I loved having my own pretty pink bedroom and a yard to play in; there were lots of young families in the street so even though I was an only child there were plenty of playmates. We seemed to have a lot more freedom than children do these days and I remember being able to go with my friends to swim in the rock pool at Malabar or in the safe beach down at Little Bay.There was a lot of vacant land in the vicinity so we kids were able to build cubby houses and explore to our hearts content.
The thing that I didn't like about this house was that it was in an unsewered area and we did not have a septic tank, ours was an old-fashioned dunny. I was especially spooked when I had to visit our outside loo at night
Our little house at Malabar before the garden grew
Even though she was a country girl I don't think my mother ever got used to living at Malabar. When I was in high school I returned to the inner-city school that I had attended when we lived in Kings Cross, I had to catch three buses to get to school. When I was 14 we moved again. This time it was to a brand-new home unit (apartment) that my parents bought at Randwick, a suburb that was only 4 miles from the city and much closer to transport and services.
I loved living in a home unit with its modern bathroom and inside toilet and we even got our first telephone connected, that was teenage heaven. Although it was a small building there were half a dozen other kids my age in residence, we quickly bonded and had a wonderful time just hanging out or getting sunburnt at Coogee Beach that was only a 15 min walk away. When I left school and started socialising our convenient location made it easy for me to travel about and get home safely. A taxi fare home was only two dollars from busy Peters Corner.

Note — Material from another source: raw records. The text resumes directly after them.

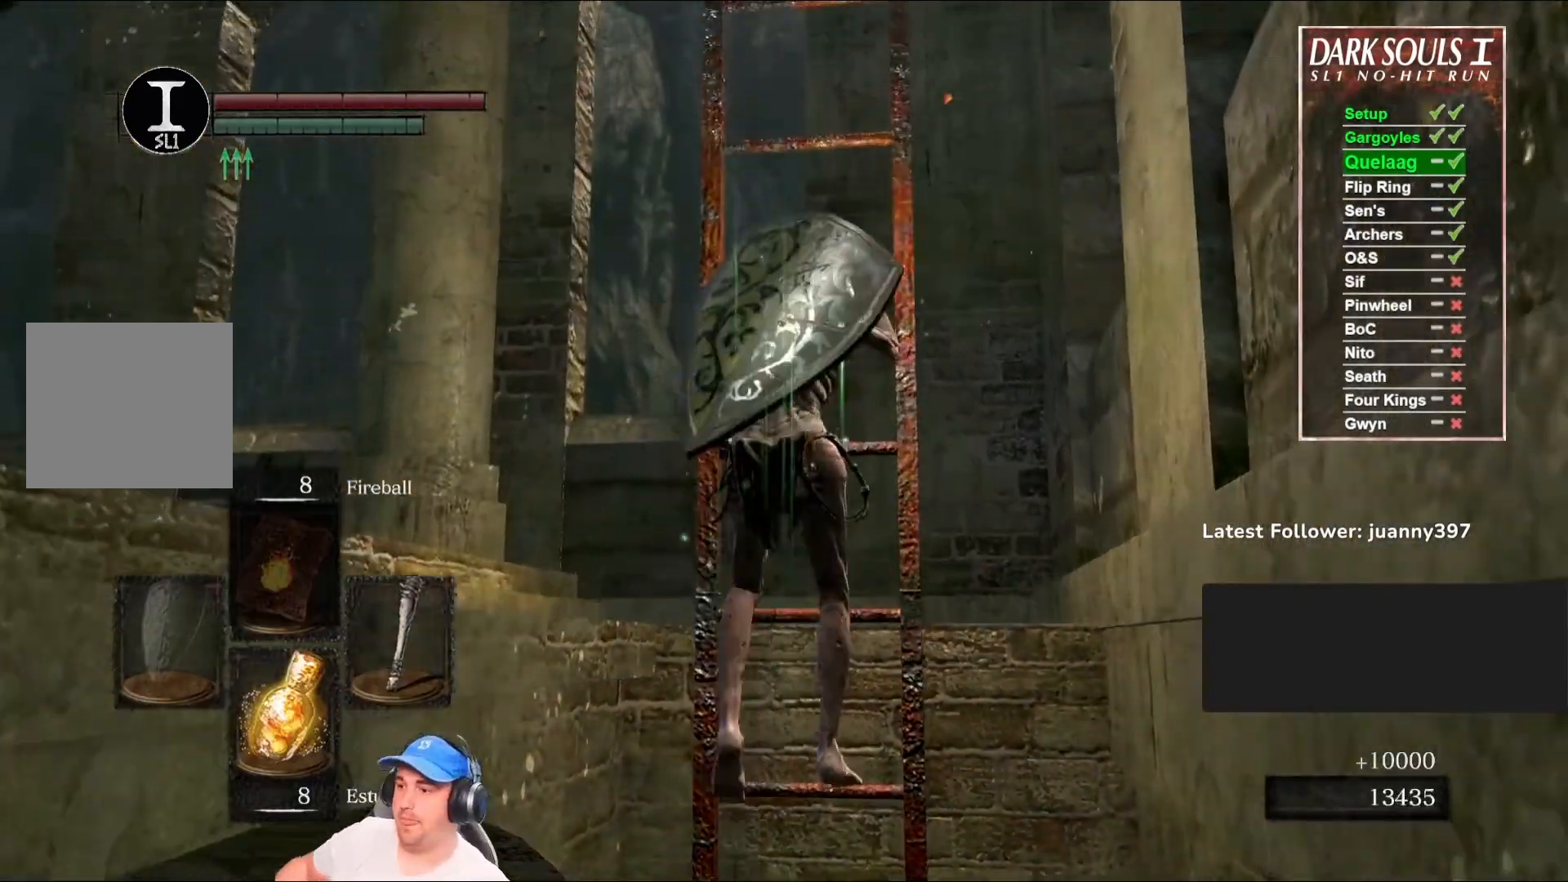
{"buttons": ["B"], "left_stick": "up", "right_stick": "center", "events": []}
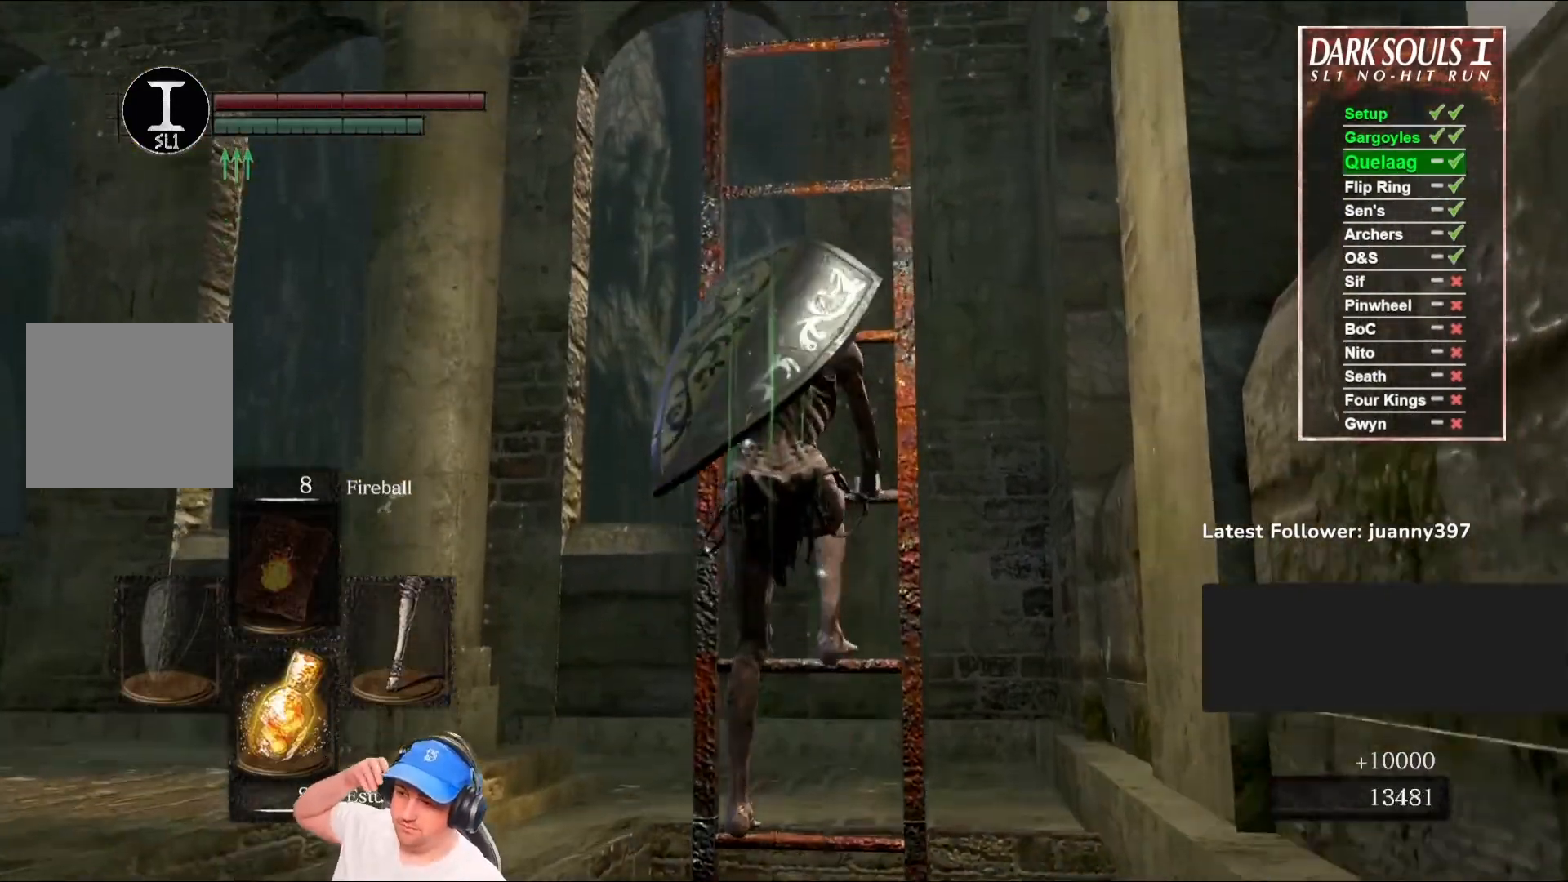
{"buttons": ["B"], "left_stick": "up", "right_stick": "center", "events": []}
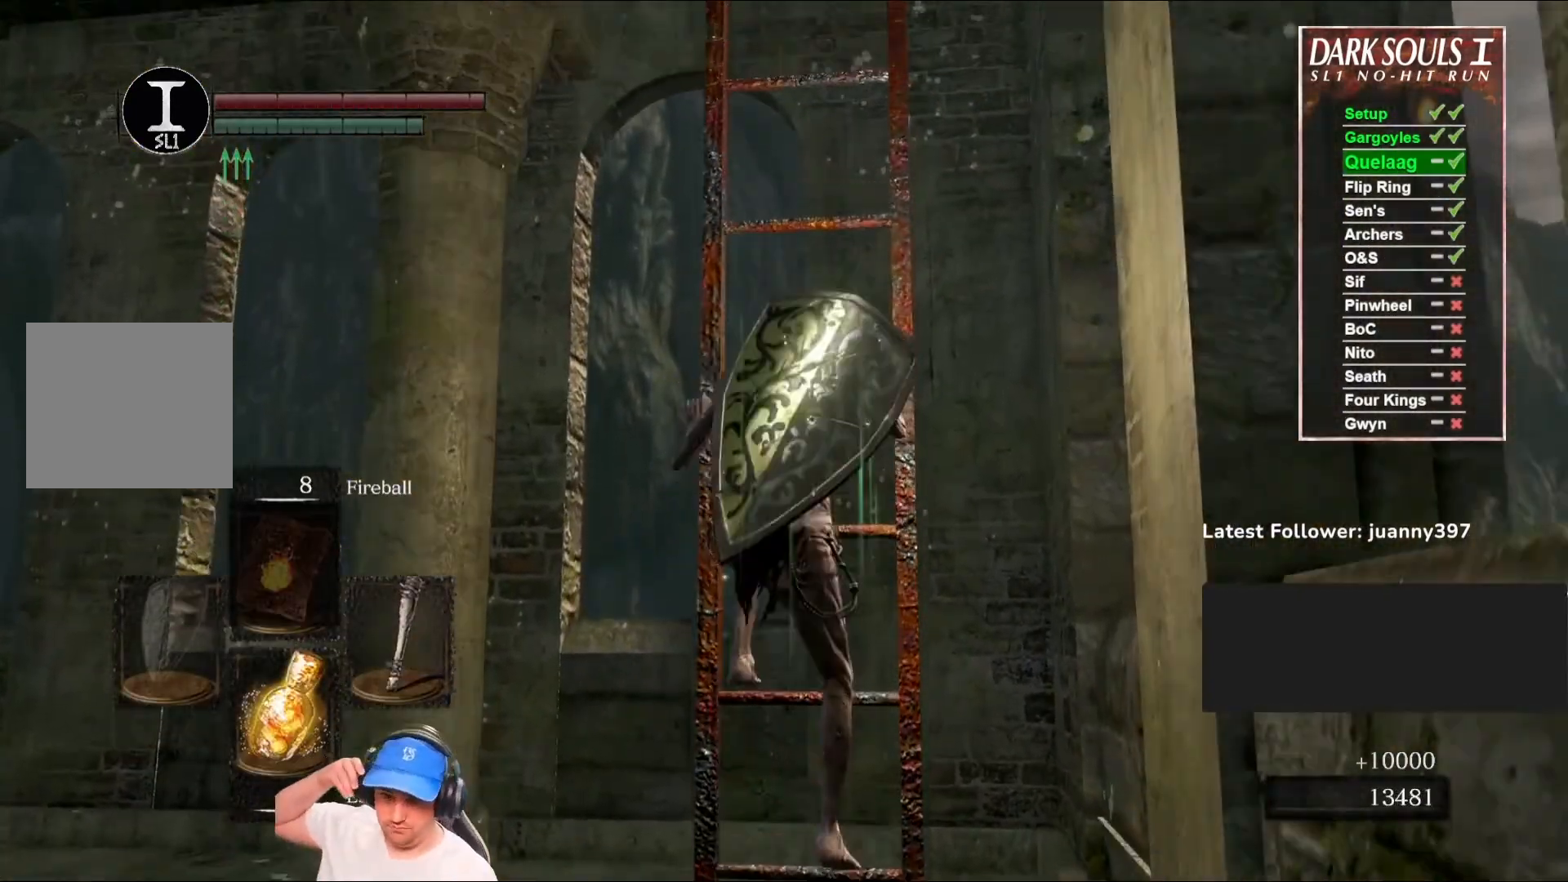
{"buttons": ["B"], "left_stick": "up", "right_stick": "center", "events": []}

Although our living room wasn't huge Mum always seemed to be able to accommodate and feed the groups of friends I brought home from the beach or our youth club for a meal. My teenage years at Randwick were very happy.
Geniaus aged 16 in the garden of our home unit block
I don't have any photos of the interior of the Randwick building but I do have some pictures taken on the last day that I lived there, my wedding day.